La Stratiaphobie
par Gérard Bissainthe
Mes recherches m’ont amené à découvrir récemment une fable totalement inédite et dont le fabuliste Jean de la Fontaine a pu très bien s’inspirer
Les Haïtiens malades de la Stratiaphobie
Un mal qui répand la terreur,
Mal que la Communauté Internationale en sa fureur
Inventa pour punir les crimes d’Haïti,
La Stratiaphobie (puisqu'il faut l'appeler par son nom)
Capable d'enrichir en un jour la Minustah,
Faisait aux Haïtiens la guerre.
Ils ne mouraient pas tous, mais tous étaient frappés:
On n'en voyait point d'occupés
A chercher les moyens de protéger leur vie
Même pas un fistibal n'excitait leur envie;
Pas un seul déchouqueur n'épiait
Les chimères ou les zinglindos.
Les Lavalassiens se fuyaient:
Plus d'amour, partant plus de joie.
Poursuivant mes recherches voici ce que j’ai découvert:
Le vocable “Stratiaphobie” vient des mots grecs: “stratia” qui veut dire “armée” et “phobos” qui veut dire “peur”. Ce mot “phobos” n’a rien à voir évidemment avec le mot créole “phobo”.
La “Stratiaphobie” est une maladie caractérisée par la peur de l’armée. Curieusement les stratiaphobes n’ont pas peur de la chose que tout le monde appelle “armée”, mais seulement du mot.

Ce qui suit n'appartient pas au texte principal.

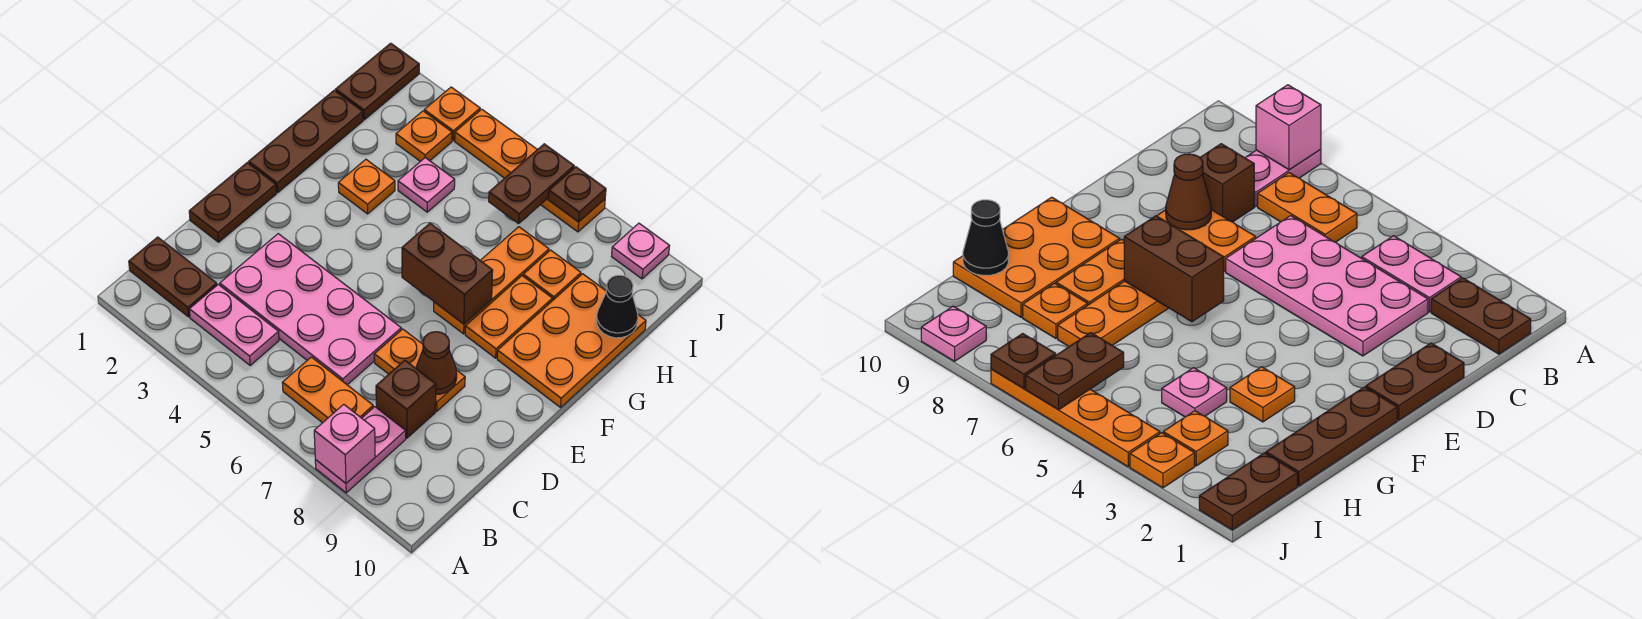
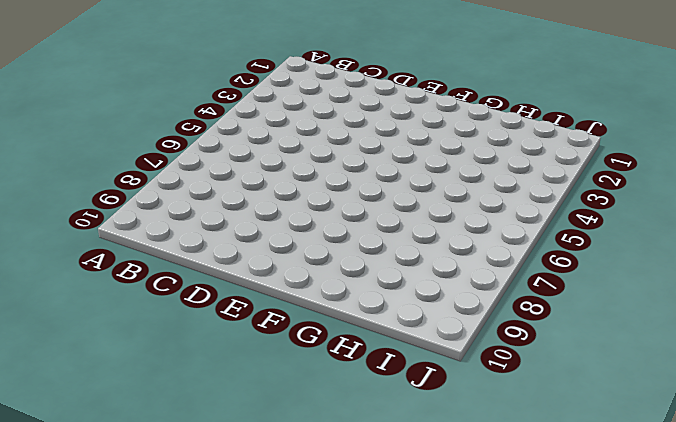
none -> pink 1x2 plate [315,407,406,493]
none -> brown 1x2 plate [129,237,217,317]
none -> pink 1x2 plate [189,284,279,365]

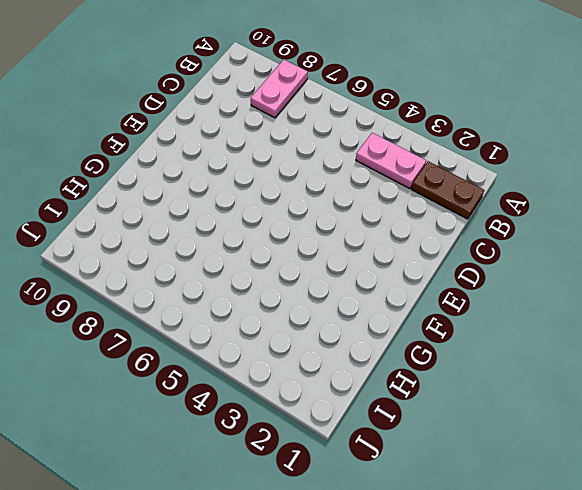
none -> orange 1x2 plate [282,357,373,423]
none -> pink 2x4 plate [220,234,401,385]
none -> brown 1x1 brick [376,360,436,438]

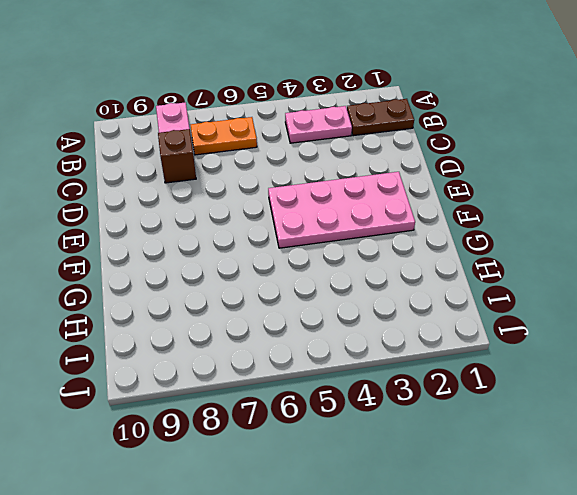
pink 2x4 plate [268,172,415,248] -> pink 2x4 plate moved to [220,234,401,385]
none -> brown 1x2 plate [189,163,276,242]
none -> orange 1x2 plate [374,329,465,411]
none -> brown 1x3 plate [249,90,363,192]

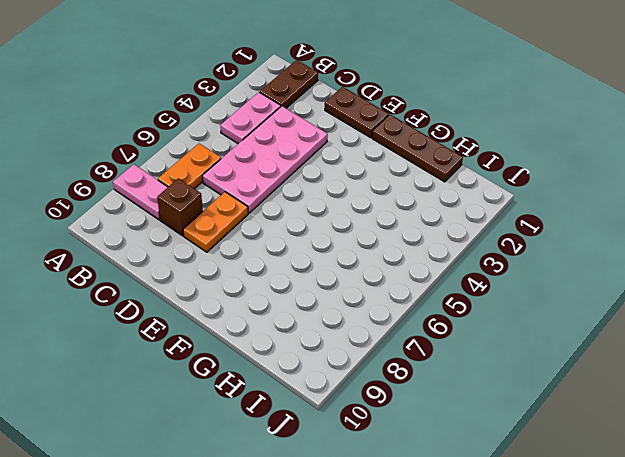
none -> orange 1x3 plate [434,227,549,334]
none -> orange 1x2 plate [465,276,553,358]
none -> orange 2x3 plate [497,274,646,407]

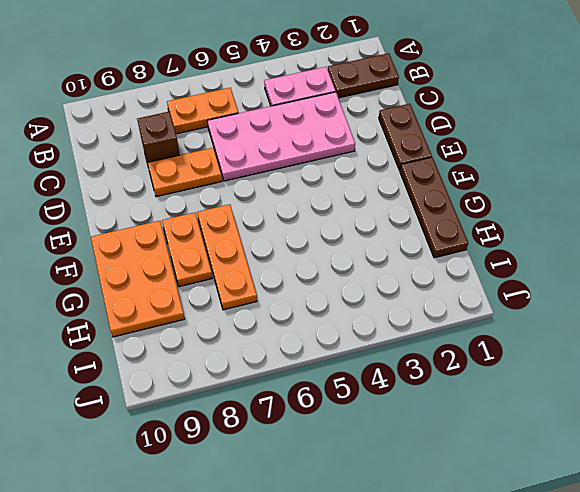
none -> pink 1x2 plate [315,407,406,493]
none -> orange 1x1 plate [338,159,395,214]
none -> pink 1x1 plate [398,158,455,212]

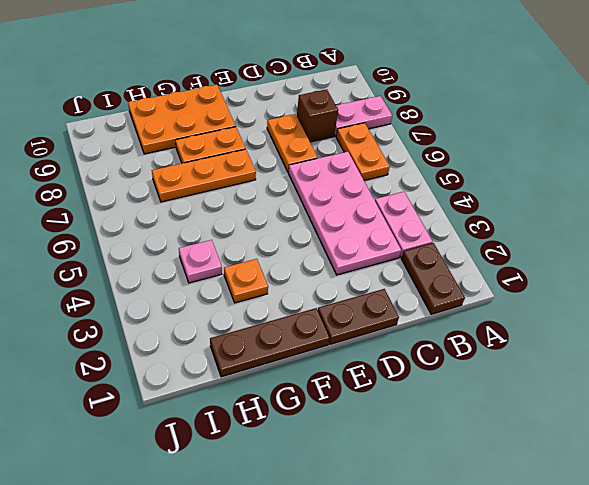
none -> orange 1x1 plate [523,250,581,301]
none -> brown 1x2 plate [335,43,419,120]
none -> orange 1x1 plate [396,111,452,161]

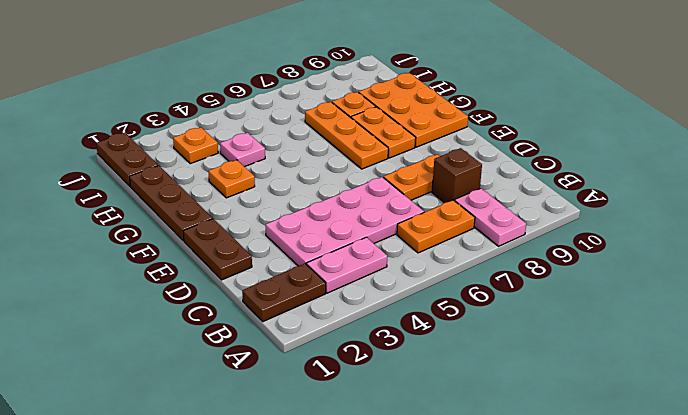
none -> orange 1x1 plate [424,87,480,140]
none -> orange 1x4 plate [455,109,605,232]
none -> pink 1x1 plate [612,223,669,279]

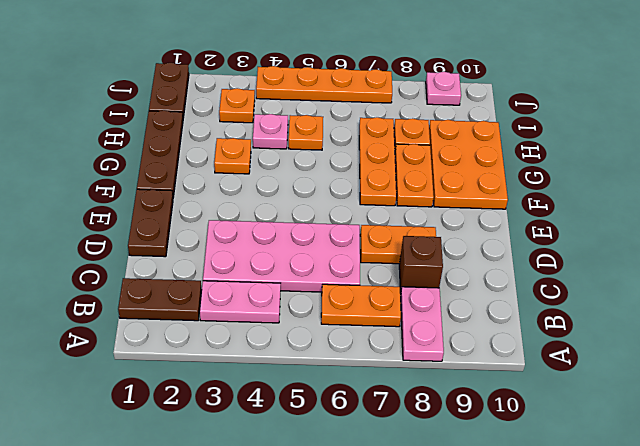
orange 1x1 plate [289,115,323,150] -> orange 1x1 plate moved to [424,87,480,140]
none -> pink 1x1 brick [314,404,375,483]
none -> brown 1x1 cone [416,332,457,394]
none -> brown 1x2 brick [402,223,493,324]

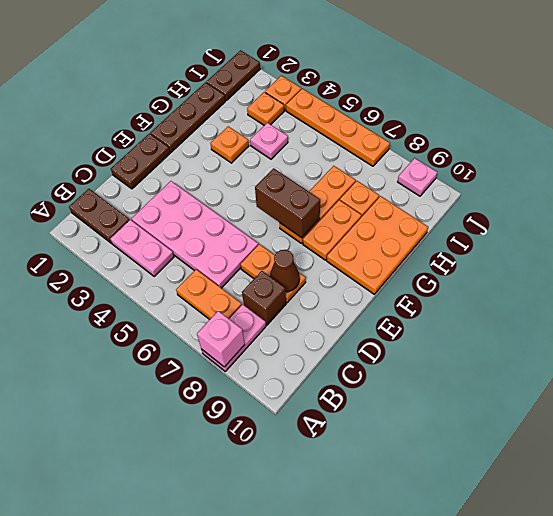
none -> black 1x1 cone [596,275,638,338]
none -> brown 1x2 plate [489,144,574,224]
none -> brown 1x1 plate [548,167,606,222]

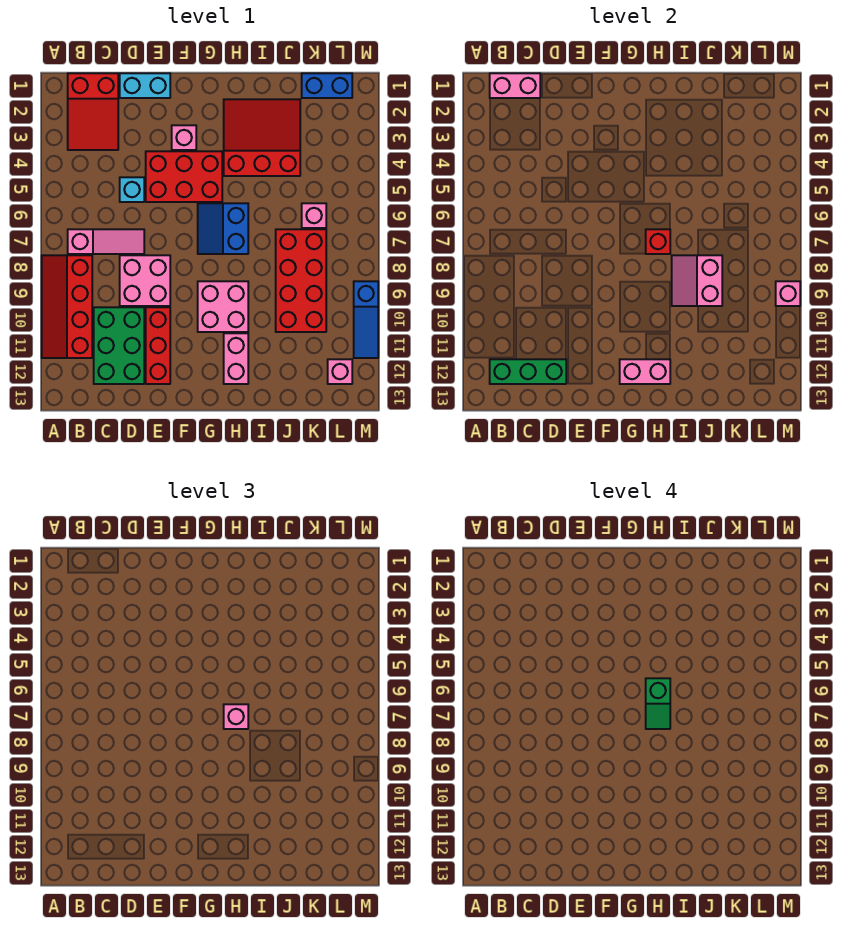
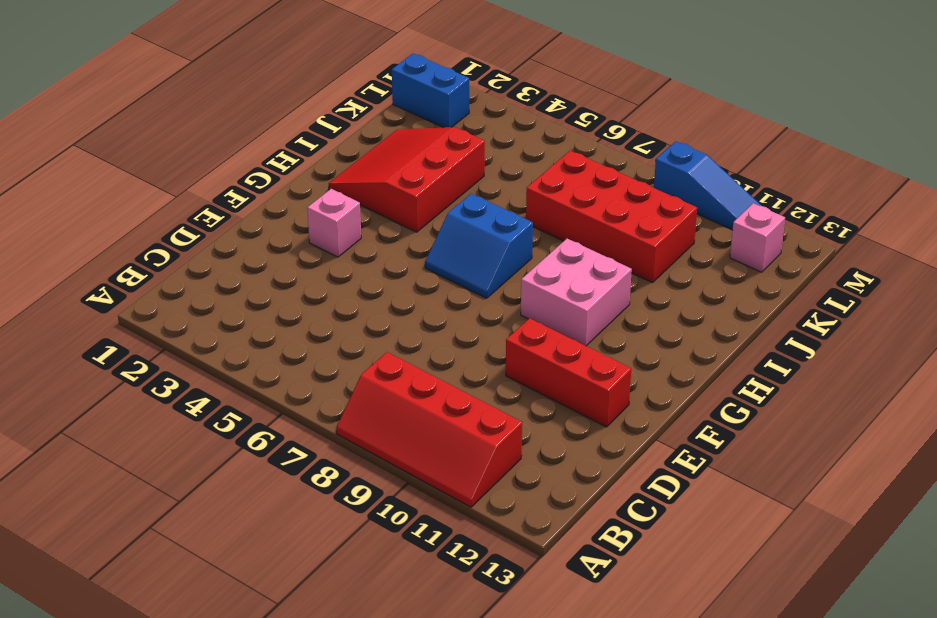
blue 1x2 brick [392,53,469,128] -> blue 1x2 brick turned to [302,73,352,98]
none -> red 2x3 slope [68,73,118,150]
none -> pink 1x3 slope [68,229,144,254]
none -> green 2x3 brick [94,307,144,384]

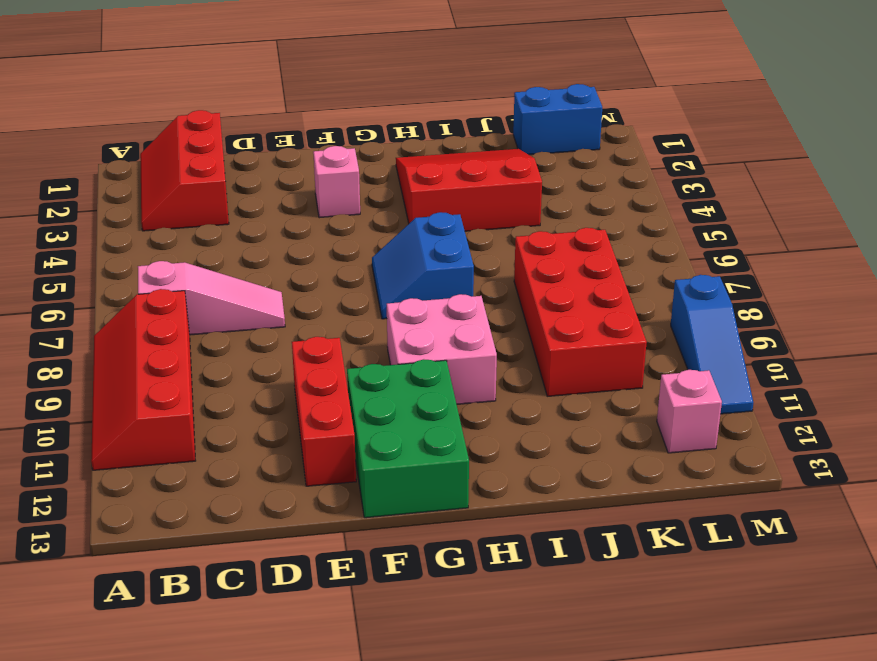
red 2x3 slope [140,110,229,231] -> red 2x3 slope turned to [68,73,118,150]
green 2x3 brick [347,359,469,518] -> green 2x3 brick moved to [94,307,144,384]
none -> cyan 1x2 brick [120,73,170,98]
none -> cyan 1x1 brick [120,177,144,202]
none -> pink 2x2 brick [120,255,170,306]

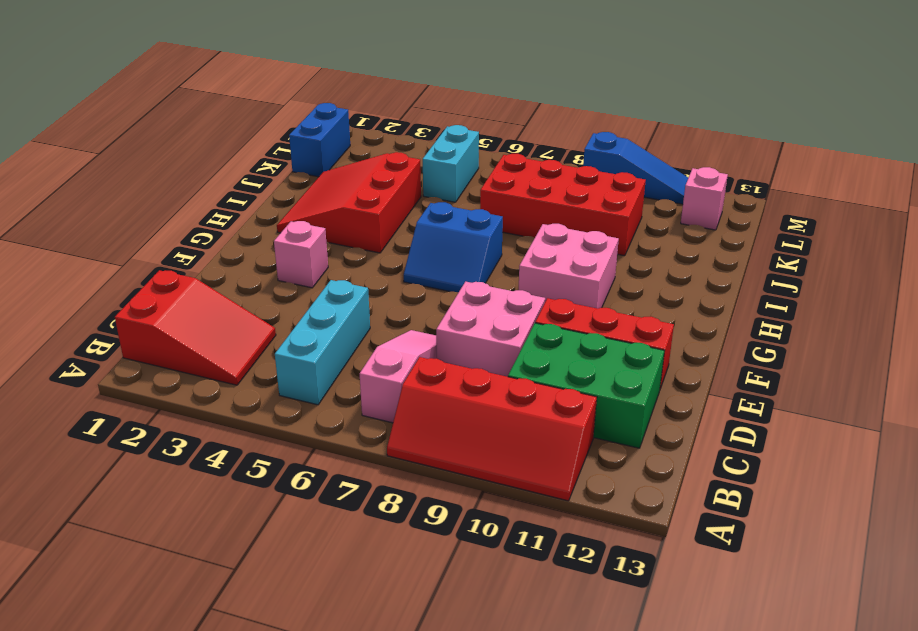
cyan 1x3 brick [275,280,370,405] -> cyan 1x1 brick [120,177,144,202]
cyan 1x2 brick [423,125,479,202] -> cyan 1x2 brick moved to [120,73,170,98]
none -> red 2x3 brick [146,151,222,202]
none -> pink 1x2 brick [224,333,248,384]
none -> pink 1x1 brick [302,203,326,228]

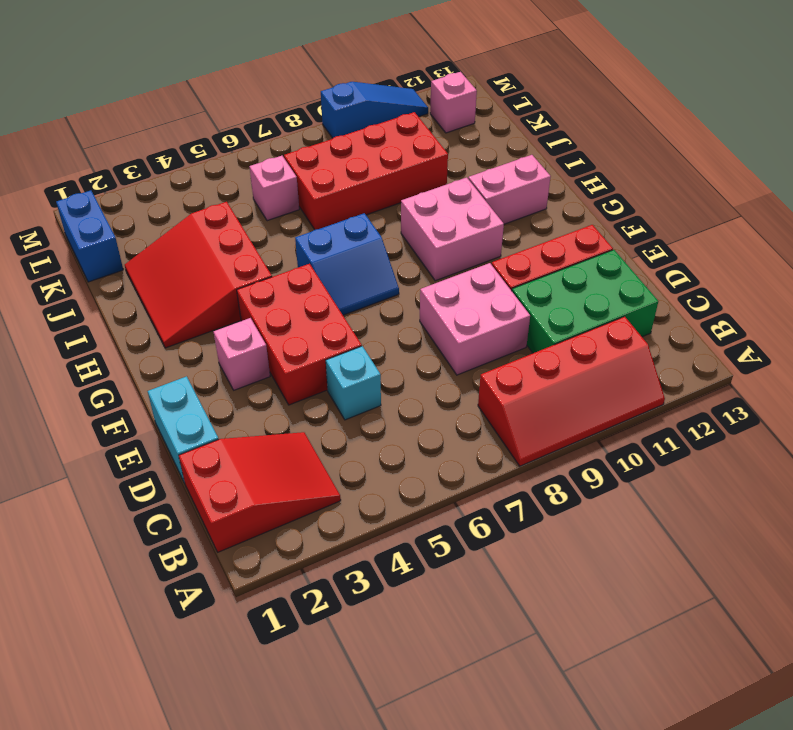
none -> pink 1x3 slope [68,229,144,254]
none -> pink 1x2 brick [490,73,540,98]
none -> green 1x3 brick [490,359,566,384]

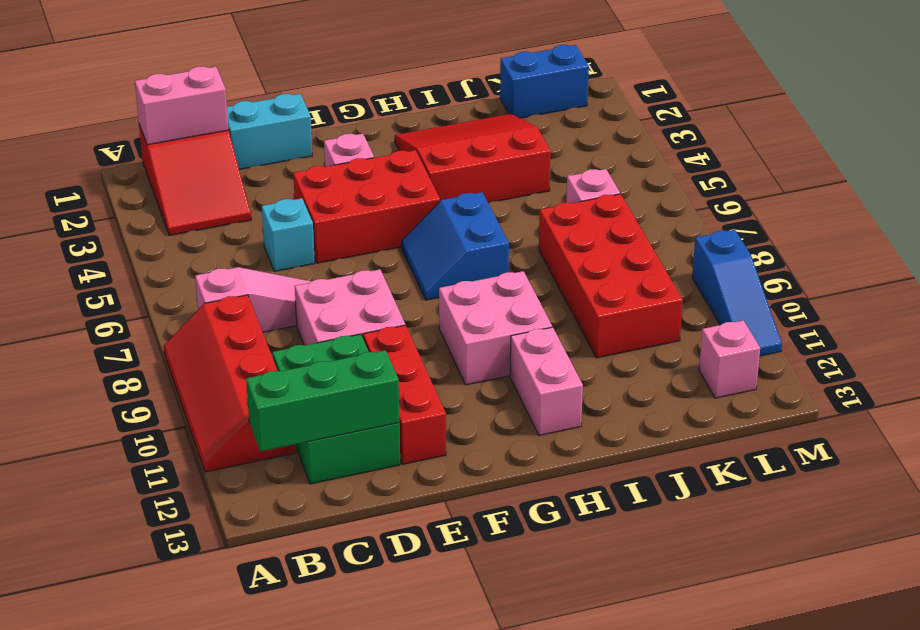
none -> pink 1x2 brick [620,359,670,384]
none -> red 1x1 brick [646,229,670,254]
none -> pink 2x2 slope [672,255,722,306]

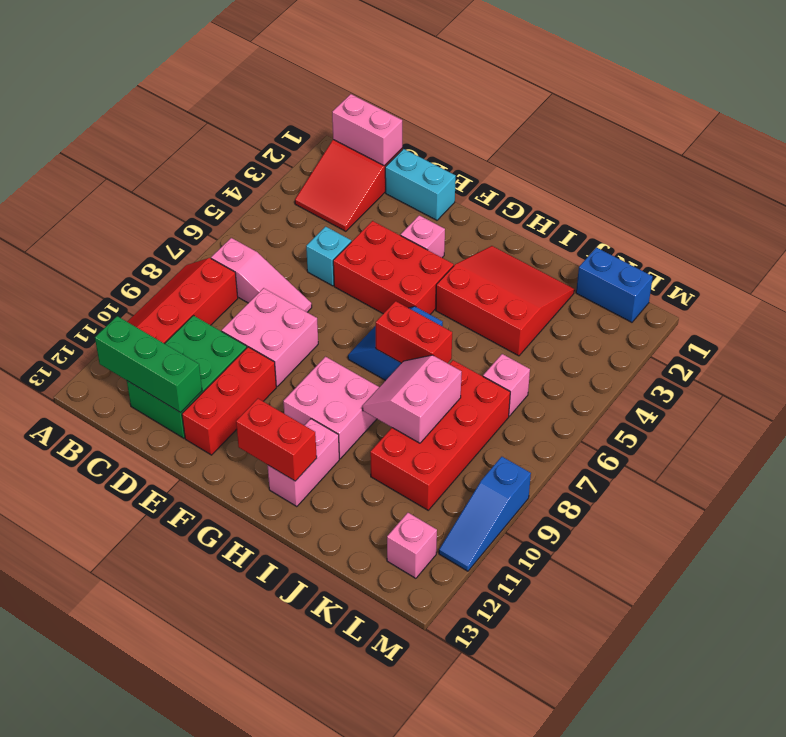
red 1x2 brick [236,399,317,481] -> pink 1x2 brick [620,359,670,384]
red 1x2 brick [375,301,452,363] -> red 1x1 brick [646,229,670,254]
none -> pink 1x1 brick [776,281,800,306]
none -> pink 1x1 brick [224,704,248,729]
none -> green 1x2 slope [646,678,670,729]

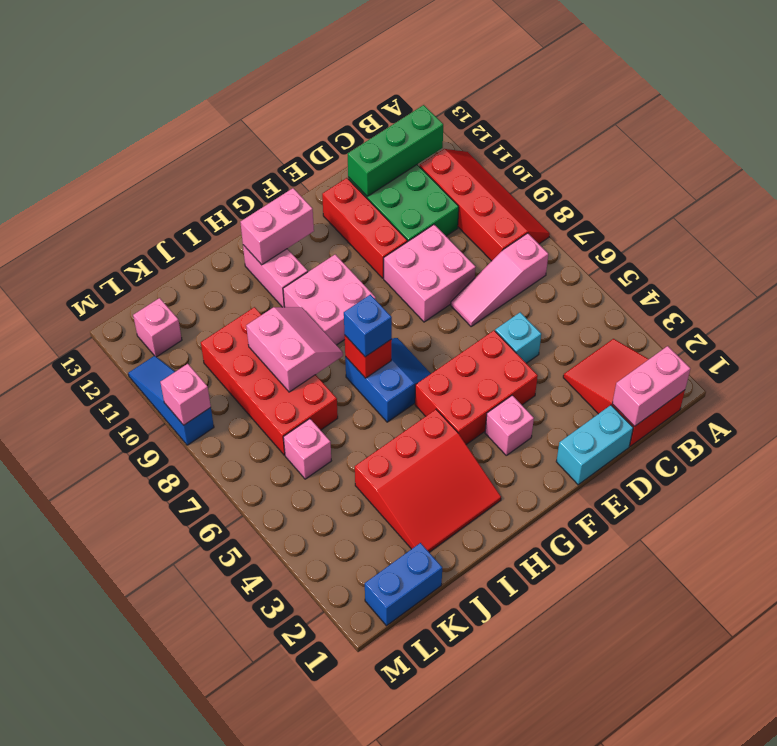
blue 1x1 brick [344,295,392,357] -> pink 1x1 brick [224,704,248,729]
none -> green 1x2 slope [646,678,670,729]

C’est que le mot, pour des raisons que les experts n’ont pas réussi jusqu’ici à comprendre, provoque chez eux des réactions diverses et des plus imprévisibles; chez certains ce mot provoque de l’urticaire, chez d’autres une maladie haïtienne qui s’appelle la tchoulouloute. Quelques uns même entrent en transes rien qu’à entendre le mot “armée”. Il en est même que le mot a pu mettre au bord de la crise d’apoplexie.
Une explication serait que l’armée est trop souvent du genre « crazé zo ». On répond que ce n’est pas parce qu’une armée s’appelle armée, qu’elle craze les os; que même si on l’appelle Police, elle crazera les os aussi bien ou même mieux, si on y tolère des crazeurs de zo; et qu’on était trop content d’avoir avant 1804 une armée qui crazaient les os des colons.
La communauté internationale dont on connait la sollicitude pour la cause des Haïtiens s’est penchée sur ce problème et a trouvé une solution à la “Stratiaphobie” haïtienne. Elle a inventé un phénomène qu’on désigne sous le nom de “Minustah”. Cette Minustah n’est rien d’autre qu’une armée dans toute l’acception du terme et qui avec ses tanks est capable de crazer les os de tous les Haïtiens de la république, quels qu’ils soient. Mais elle a un premier avantage qui consiste en ce que rien dans sa consonance n’évoque le mot redouté “armée”. En plus elle est toute entière étrangère, les stratiaphobes haïtiens ayant une prédilection marquée pour tout ce qui est “pèpè”, c'est-à-dire chimiquement pur de toute haïtianité. Par exemple pour être un soldat de Minustah, un Nègre doit venir directement d’Afrique, comme les anciens esclaves. S’il vient de Fonds des Nègres, par exemple, en Haïti, il n’est pas qualifié. Pour les Blancs, c’est pareil: la Minustah n’a aucun soldat blanc haïtien, pourtant elle aurait pu en recruter à Fonds des Blancs.
Les responsables de la Minustah avancent que si elle a dû aller chercher, par exemple dans la Pampa brésilienne et dans les coins les plus reculés de la planète des soldats pour la Minustah, (jusque, parait-il, chez les Esquimaux afin d’avoir des soldats habitués au froid pour les régions froides d’Haïti comme Furcy et la Forêt des Pins), c’est parce que Préval et Alexis n’ont jamais fait la promotion du cheptel haïtien. Ils n’ont jamais fait valoir qu’après tout Haïti a des sujets qui sont de l’acier trempé, font face tous les jours à tous les dangers avec un courage surhumain, seraient capables, mieux que Rambo, de survivre un mois dans une jungle avec cinquante gourdes; ils le font tout le temps.
Cependant certains pensent que la stratiaphobie est une fausse maladie. Pour eux elle est de l’ordre de cette déviation psychologique qui faisait dire à Tartuffe:
Oh ! Prenez ce mouchoir
Et cachez-moi ce sein que je ne saurais voir.
Le stratiaphobe haïtien dit de même
Oh ! Prenez cette Minustah
Et cachez-moi cette Armée que je ne saurais voir.